## Should we use correlations in research?

What is a correlation? Well, a correlation is defined as a relationship between two variables. And just like any kind of relationship there are both positive and negative aspects to correlational designs. I’m going to start with a bit of correlation basics before discussing the negative aspects to correlations (to get them out of the way first), and then I will talk about the more positive side to this type of design before finally reaching a conclusion to the question “should we use correlations in research?”

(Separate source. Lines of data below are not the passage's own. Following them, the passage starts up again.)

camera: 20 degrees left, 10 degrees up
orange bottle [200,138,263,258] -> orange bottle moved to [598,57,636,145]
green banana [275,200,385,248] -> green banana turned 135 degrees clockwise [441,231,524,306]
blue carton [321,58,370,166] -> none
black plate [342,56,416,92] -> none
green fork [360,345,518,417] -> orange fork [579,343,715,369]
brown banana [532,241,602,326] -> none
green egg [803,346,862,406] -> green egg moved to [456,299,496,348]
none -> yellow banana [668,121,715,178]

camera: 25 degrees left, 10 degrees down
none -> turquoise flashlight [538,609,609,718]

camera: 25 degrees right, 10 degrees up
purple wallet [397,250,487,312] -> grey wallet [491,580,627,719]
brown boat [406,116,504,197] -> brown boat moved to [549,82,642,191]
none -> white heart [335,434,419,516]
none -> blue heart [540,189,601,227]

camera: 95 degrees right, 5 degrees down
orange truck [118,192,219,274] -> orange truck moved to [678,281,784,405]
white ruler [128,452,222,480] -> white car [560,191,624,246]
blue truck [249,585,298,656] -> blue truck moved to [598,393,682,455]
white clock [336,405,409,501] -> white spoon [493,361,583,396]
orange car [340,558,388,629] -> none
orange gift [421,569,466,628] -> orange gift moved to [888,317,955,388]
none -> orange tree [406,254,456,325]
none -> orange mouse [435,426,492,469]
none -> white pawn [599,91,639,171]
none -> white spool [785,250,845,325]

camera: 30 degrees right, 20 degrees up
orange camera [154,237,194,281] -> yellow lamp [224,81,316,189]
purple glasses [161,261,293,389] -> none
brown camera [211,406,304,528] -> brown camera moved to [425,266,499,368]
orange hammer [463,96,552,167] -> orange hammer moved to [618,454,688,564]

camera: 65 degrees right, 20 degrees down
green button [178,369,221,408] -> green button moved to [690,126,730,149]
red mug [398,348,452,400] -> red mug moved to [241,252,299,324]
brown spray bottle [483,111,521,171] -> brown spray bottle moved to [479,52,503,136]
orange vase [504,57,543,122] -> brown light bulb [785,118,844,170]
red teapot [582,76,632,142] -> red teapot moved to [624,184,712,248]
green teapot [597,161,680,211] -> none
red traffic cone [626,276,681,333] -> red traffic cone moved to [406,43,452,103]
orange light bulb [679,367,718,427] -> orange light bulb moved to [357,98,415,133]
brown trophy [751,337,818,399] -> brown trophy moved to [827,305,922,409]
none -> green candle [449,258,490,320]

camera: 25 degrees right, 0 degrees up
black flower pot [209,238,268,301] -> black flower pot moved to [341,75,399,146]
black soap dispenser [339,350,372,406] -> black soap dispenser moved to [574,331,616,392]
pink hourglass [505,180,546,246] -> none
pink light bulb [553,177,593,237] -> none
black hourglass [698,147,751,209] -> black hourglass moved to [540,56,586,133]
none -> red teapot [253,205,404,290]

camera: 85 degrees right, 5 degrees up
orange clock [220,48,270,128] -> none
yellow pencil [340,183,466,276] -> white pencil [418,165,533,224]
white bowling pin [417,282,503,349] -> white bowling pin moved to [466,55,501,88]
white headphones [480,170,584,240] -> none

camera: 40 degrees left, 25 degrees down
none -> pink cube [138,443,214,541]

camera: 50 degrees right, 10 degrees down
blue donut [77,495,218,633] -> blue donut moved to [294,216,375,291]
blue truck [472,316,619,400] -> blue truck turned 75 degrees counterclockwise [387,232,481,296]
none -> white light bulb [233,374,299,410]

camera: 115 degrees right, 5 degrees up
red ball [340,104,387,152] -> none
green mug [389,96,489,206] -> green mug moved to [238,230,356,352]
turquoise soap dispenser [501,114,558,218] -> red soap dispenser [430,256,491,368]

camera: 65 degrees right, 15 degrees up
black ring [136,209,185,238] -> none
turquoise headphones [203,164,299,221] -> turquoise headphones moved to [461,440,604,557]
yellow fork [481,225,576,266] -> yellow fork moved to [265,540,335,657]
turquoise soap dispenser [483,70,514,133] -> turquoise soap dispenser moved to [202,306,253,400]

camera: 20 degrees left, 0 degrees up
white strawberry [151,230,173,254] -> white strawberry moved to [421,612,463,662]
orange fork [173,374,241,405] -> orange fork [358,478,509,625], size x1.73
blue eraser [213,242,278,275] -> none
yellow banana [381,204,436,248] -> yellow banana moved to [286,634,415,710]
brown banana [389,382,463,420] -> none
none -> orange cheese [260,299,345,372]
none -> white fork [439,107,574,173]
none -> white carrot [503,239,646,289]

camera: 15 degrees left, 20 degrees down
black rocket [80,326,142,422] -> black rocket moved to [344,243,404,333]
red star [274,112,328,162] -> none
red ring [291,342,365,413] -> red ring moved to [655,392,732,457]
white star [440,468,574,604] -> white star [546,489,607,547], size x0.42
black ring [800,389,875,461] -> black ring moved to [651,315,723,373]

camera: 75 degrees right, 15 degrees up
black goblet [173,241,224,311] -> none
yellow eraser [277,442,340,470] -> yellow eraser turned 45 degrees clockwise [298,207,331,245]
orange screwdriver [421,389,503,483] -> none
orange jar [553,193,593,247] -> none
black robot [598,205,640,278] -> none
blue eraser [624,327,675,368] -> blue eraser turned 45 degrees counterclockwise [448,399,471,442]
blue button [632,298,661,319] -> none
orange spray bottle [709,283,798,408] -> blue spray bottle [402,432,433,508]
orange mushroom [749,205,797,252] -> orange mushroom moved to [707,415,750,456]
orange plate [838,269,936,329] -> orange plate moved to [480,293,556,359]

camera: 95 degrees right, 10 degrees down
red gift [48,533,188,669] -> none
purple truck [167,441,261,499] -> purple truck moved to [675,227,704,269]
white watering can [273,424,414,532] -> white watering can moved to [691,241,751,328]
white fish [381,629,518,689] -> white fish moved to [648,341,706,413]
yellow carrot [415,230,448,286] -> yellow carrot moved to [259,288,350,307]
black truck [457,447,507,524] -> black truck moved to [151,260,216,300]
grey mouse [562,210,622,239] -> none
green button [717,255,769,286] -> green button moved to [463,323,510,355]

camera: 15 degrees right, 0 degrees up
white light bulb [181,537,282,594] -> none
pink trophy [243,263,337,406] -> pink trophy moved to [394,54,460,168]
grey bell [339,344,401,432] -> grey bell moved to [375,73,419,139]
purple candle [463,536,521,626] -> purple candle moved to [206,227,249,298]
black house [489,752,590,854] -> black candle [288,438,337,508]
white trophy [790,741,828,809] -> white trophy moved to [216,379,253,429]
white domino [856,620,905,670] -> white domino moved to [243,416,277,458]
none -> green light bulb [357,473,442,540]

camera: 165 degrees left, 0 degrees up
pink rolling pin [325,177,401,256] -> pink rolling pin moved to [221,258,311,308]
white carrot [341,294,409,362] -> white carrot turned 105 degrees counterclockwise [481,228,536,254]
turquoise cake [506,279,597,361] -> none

I’m pretty sure that by now everyone knows that we can have positive or negative relationships between variables or even no relationship at all. However, we need to be able to measure how strong the relationship between the two variables is. If you look at the image below it shows the different relationships that can occur and their strength. The strength of relationship is assigned a numerical value with -1.00 being a perfect negative correlation and +1.00 being a perfect positive correlation. The first image (top left) shows no correlation (a value of 0.00 shows no relationship between the two variables being measured). However the bottom right image shows a correlation equal to 0.99 which is suggestive of a very strong positive relationship between variables. Similarly a value of -0.99 shows a strong negative relationship.

Now that little introduction is out of the way we can get into the more interesting stuff (can’t believe I’ve just said that!) As I just mentioned above, a correlation of 1.00 (+/-) shows a perfect correlational relationship between two variables. But even so we cannot infer causation from correlational research. For instance, we may see that there is a relationship between A and B but we do not know whether A causes B.  The first of the negative aspects of correlation studies I will discuss. One of the main problems to do with causation is that we often do not have tight control over variables so we may not always know whether the two variables we aim to study are the only variables at effect. The third variable problem suggests that there may be a third variable at play in a study that you are not aware of! So we might think that there is a relationship between A and B, when in fact a third variable (let’s call it C) is affecting A, or B, or both! I presented a piece of evidence in one of my comments the other week that shows the third variable problem in action and probably helps to get across what I mean. Li (1975)* wanted to find out which variables were the best predictors of the use of birth control in Taiwan. To cut a long story short it was found that the variable that correlated the most highly with the use of birth control was the number of electrical items that there were in the house! Clearly the researchers could tell something was amiss there, no way is owning a kettle going to increase the use of birth control right? Exactly, and this is why researchers realised that there was a third variable contributing to the correlation they were seeing. After some more research they discovered that the third variable was actually how well educated the individuals were; those who attended school regularly learnt about birth control, they probably got better jobs and so could afford more electrical appliances. So therefore it wasn’t actually whether you owned a toaster (A) causing the use of contraceptives (B) but actually our third variable, education (C). Whilst this piece of research was quite easy to spot that there was something else contributing to the correlation that was seen it isn’t always that easy and often things such as this can go unnoticed.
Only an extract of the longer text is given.